((
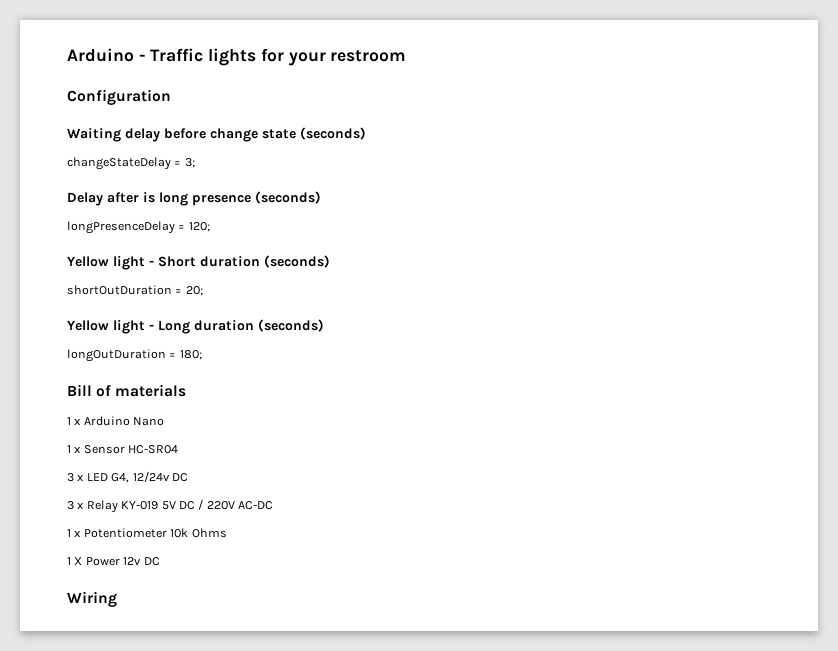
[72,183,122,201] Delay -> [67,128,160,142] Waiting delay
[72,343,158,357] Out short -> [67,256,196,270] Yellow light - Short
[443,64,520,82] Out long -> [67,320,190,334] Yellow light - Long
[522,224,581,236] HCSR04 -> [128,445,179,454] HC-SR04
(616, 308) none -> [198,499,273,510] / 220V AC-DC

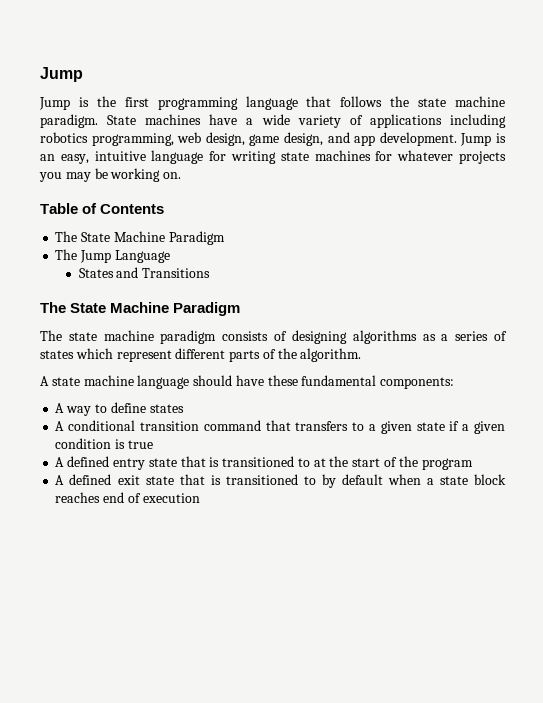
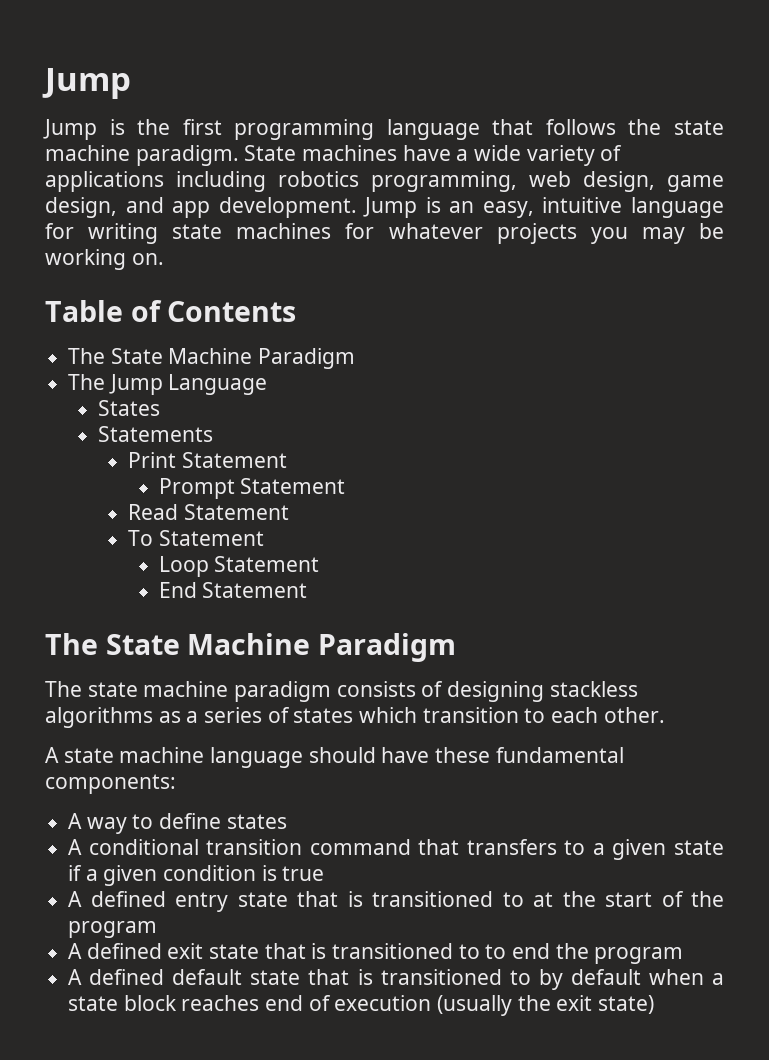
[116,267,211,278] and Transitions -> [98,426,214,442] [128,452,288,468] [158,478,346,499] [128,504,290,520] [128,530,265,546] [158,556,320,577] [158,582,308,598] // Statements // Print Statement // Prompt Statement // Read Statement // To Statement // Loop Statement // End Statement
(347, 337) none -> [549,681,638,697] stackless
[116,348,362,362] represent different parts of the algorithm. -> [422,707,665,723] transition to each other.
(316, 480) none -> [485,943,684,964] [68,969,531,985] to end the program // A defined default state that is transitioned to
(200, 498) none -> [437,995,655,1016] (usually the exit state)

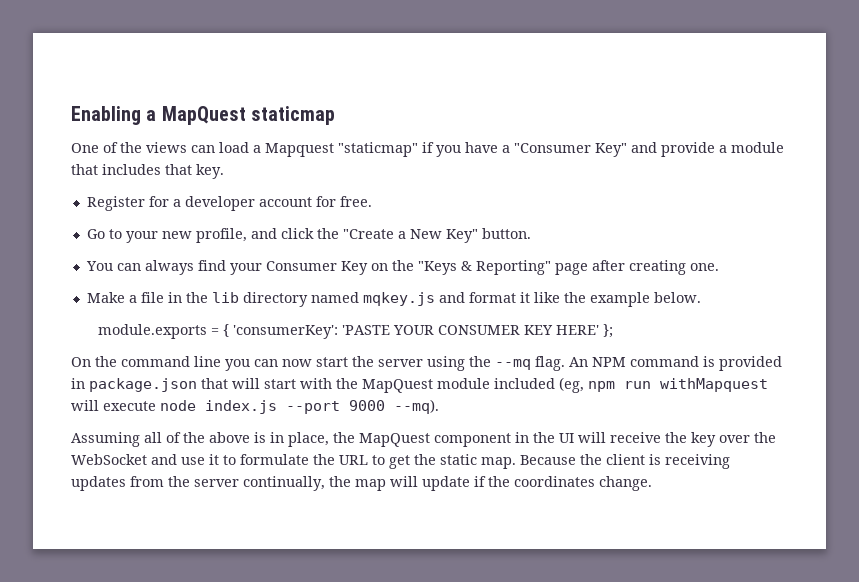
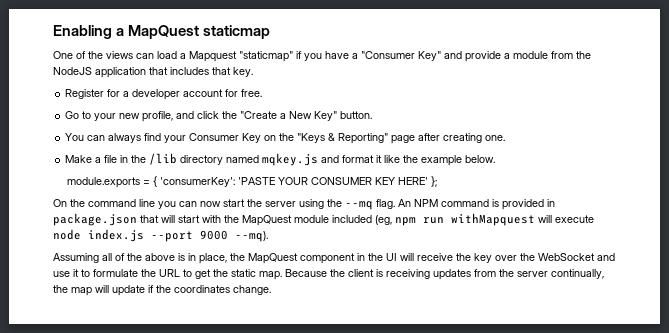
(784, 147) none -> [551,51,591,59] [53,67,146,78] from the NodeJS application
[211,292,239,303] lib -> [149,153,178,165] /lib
))
What to work on >>
If a line above holds the string "light", copy it out.

Reply >>
[72,343,158,357] Out short -> [67,256,196,270] Yellow light - Short
[443,64,520,82] Out long -> [67,320,190,334] Yellow light - Long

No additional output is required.